- _À FAIRE_:
1. Citez tous les éditeurs vidéo mentionnés dans la fiche du film Anthropophagous.
2. Recopiez le passage de la fiche du film Anthropophagous compris entre « Epouvante-horreur, Slasher, Gore » et « Grim Reaper (Australie) », ces deux passages inclus.

- _EXTRAIT CITÉ_:
Anthropophagous : la critique du film (1982)

Epouvante-horreur, Slasher, Gore | 1h32min
Note de la rédaction :
5,5/10
5,5
Anthropophagous, l'affiche

  • Réalisateur : Joe D’Amato
  • Acteurs : Tisa Farrow, George Eastman, Joe D’Amato, Zora Kerova, Serena Grandi, Saverio Vallone, Margaret Mazzantini
  • Date de sortie: 20 Jan 1982
  • Année de production : 1980
  • Nationalité : Italien
  • Titre original : Antropophagus
  • Titres alternatifs : Man Eater (Der Menschenfresser) (Allemagne) / Gomia, terror en el Mar Egeo (Espagne) / O Antropófago (Portugal, Brésil) / Ludożerca (Pologne) / Antropófagos (Mexique) / Antropofagia (Colombie) / The Grim Reaper (Australie)
  • Autres acteurs : Mark Bodin, Bob Larsen, Rubina Rey, Simone Baker, Mark Logan
  • Scénaristes : George Eastman, Joe D'Amato
  • Monteuse : Ornella Micheli
  • Directeur de la photographie : Enrico Biribicchi
  • Compositeur : Marcello Giombini
  • Chef Maquilleur : Pietro Tenoglio
  • Chef décorateur : Mario Paladini
  • Directeur artistique : Mario Paladini
  • Producteurs : Joe D'Amato, George Eastman, Oscar Santaniello
  • Producteur exécutif : Edward L. Montoro
  • Sociétés de production : Filmirage, Produzioni Cinematografiche Massaccesi (PCM) International
  • Distributeur : Eurogroup
  • Distributeur reprise :
  • Date de sortie reprise :
  • Editeurs vidéo : Virginia Distribution (VHS, location uniquement) / Hyper Vidéo (VHS, 1987) / Bach Films (DVD, 2014) / Vidéo Popcorn (sous le titre Antropophagus, blu-ray, 2024)

- _DONNÉES EXTRAITES_:
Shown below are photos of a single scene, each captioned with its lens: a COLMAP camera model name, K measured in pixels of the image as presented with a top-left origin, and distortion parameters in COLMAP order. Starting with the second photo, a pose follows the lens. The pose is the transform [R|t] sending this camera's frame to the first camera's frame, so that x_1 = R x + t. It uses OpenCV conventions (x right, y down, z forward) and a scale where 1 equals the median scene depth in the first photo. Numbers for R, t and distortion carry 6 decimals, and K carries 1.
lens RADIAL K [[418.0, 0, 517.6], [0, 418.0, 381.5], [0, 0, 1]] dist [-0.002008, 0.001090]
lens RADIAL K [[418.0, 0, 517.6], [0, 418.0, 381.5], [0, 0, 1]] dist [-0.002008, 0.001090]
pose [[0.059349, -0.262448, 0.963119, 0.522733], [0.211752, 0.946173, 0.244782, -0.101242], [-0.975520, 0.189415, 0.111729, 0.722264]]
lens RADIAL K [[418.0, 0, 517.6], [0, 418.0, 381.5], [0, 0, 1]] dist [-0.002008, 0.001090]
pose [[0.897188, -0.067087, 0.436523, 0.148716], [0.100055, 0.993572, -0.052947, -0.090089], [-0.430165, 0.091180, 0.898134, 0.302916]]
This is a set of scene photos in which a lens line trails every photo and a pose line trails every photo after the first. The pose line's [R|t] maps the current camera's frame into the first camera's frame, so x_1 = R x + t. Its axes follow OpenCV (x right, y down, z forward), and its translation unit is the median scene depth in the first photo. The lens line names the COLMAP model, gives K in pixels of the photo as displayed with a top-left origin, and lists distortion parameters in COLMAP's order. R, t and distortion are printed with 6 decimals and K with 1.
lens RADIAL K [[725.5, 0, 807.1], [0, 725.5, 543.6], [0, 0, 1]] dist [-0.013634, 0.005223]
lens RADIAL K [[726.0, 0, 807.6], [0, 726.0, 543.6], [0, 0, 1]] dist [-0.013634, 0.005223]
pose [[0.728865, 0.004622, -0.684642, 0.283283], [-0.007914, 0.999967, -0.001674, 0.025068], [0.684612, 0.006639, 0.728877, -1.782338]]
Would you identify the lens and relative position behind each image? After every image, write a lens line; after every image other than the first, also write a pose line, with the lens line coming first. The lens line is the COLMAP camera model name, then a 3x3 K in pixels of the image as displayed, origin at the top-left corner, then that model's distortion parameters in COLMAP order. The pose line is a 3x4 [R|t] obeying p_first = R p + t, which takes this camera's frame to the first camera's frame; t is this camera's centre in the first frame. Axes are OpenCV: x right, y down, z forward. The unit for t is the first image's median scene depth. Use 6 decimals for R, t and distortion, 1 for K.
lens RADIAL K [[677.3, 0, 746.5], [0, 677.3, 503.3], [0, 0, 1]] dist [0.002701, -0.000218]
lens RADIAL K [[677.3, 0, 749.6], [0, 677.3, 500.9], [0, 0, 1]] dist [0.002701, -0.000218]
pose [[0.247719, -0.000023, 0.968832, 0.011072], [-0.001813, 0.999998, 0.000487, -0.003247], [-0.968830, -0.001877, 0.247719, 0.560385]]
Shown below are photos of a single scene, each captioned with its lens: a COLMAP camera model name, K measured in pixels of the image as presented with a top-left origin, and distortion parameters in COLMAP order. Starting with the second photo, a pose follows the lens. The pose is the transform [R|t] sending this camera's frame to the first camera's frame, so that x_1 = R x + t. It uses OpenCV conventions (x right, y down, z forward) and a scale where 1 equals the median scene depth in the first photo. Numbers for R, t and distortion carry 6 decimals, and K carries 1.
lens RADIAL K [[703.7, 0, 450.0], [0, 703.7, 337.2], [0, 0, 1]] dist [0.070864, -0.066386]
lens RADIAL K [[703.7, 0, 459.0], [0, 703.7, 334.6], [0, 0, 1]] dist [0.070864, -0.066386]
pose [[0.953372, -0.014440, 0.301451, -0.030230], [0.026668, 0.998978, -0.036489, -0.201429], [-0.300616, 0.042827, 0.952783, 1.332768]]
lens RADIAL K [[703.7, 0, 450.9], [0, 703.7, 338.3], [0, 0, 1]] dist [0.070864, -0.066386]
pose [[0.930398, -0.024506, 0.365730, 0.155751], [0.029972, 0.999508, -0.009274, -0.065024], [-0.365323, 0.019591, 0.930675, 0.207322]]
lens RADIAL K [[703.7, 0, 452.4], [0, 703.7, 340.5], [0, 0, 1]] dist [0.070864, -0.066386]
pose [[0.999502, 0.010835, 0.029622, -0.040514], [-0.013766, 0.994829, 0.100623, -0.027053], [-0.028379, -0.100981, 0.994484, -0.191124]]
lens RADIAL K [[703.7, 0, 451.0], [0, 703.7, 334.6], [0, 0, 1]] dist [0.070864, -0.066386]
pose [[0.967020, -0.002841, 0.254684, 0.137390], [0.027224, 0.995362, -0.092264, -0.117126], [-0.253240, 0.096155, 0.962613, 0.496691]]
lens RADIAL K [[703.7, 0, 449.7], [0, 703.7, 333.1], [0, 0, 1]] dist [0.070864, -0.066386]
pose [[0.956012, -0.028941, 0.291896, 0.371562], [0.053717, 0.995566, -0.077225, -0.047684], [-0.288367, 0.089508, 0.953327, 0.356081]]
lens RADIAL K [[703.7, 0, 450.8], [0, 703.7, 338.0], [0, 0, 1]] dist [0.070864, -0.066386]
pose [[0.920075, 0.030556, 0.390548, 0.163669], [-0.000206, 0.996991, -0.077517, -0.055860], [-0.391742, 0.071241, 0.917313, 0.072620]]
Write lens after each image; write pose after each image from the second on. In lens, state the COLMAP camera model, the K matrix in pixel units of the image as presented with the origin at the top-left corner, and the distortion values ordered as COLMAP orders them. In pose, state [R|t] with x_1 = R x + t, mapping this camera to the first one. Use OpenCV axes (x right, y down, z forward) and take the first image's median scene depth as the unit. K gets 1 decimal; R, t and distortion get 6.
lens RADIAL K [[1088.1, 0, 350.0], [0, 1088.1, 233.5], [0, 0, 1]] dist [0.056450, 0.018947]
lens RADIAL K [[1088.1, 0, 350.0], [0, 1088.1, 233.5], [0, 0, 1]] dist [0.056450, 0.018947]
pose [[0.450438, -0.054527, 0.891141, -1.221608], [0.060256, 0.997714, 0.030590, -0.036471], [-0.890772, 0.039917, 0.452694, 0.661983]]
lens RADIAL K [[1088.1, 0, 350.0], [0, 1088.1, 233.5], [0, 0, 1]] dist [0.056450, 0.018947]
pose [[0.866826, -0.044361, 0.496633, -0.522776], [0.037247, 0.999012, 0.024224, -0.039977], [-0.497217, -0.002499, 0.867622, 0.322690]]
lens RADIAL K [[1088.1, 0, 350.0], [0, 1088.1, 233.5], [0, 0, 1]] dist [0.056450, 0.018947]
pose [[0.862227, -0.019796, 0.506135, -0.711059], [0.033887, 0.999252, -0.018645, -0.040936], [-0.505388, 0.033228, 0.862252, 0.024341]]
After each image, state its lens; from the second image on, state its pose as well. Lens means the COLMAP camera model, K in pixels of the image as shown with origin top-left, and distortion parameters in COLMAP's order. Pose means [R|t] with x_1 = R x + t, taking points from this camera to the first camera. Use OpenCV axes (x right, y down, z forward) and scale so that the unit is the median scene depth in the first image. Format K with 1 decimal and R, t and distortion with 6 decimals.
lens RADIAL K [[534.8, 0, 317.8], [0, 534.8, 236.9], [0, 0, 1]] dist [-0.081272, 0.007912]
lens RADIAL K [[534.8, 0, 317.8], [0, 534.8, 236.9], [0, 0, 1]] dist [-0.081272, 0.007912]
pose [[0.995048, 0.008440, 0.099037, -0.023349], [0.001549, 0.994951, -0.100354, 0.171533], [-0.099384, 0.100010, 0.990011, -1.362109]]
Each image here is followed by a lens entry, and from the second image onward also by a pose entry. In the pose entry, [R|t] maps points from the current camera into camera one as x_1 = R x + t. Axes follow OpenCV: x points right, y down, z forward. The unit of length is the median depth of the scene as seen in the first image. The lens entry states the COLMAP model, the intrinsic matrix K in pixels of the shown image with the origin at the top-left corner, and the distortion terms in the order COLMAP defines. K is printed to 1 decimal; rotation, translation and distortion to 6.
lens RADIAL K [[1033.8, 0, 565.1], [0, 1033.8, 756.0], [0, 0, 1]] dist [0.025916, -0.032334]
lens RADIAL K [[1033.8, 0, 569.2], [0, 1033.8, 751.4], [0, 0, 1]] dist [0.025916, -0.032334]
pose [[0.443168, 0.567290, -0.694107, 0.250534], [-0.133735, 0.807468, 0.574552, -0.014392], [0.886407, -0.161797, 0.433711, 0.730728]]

- _RÉPONSES_:
1. Virginia Distribution, Hyper Vidéo, Bach Films et Vidéo Popcorn.

2.
Epouvante-horreur, Slasher, Gore | 1h32min
Note de la rédaction :
5,5/10
5,5
Anthropophagous, l'affiche

  • Réalisateur : Joe D’Amato
  • Acteurs : Tisa Farrow, George Eastman, Joe D’Amato, Zora Kerova, Serena Grandi, Saverio Vallone, Margaret Mazzantini
  • Date de sortie: 20 Jan 1982
  • Année de production : 1980
  • Nationalité : Italien
  • Titre original : Antropophagus
  • Titres alternatifs : Man Eater (Der Menschenfresser) (Allemagne) / Gomia, terror en el Mar Egeo (Espagne) / O Antropófago (Portugal, Brésil) / Ludożerca (Pologne) / Antropófagos (Mexique) / Antropofagia (Colombie) / The Grim Reaper (Australie)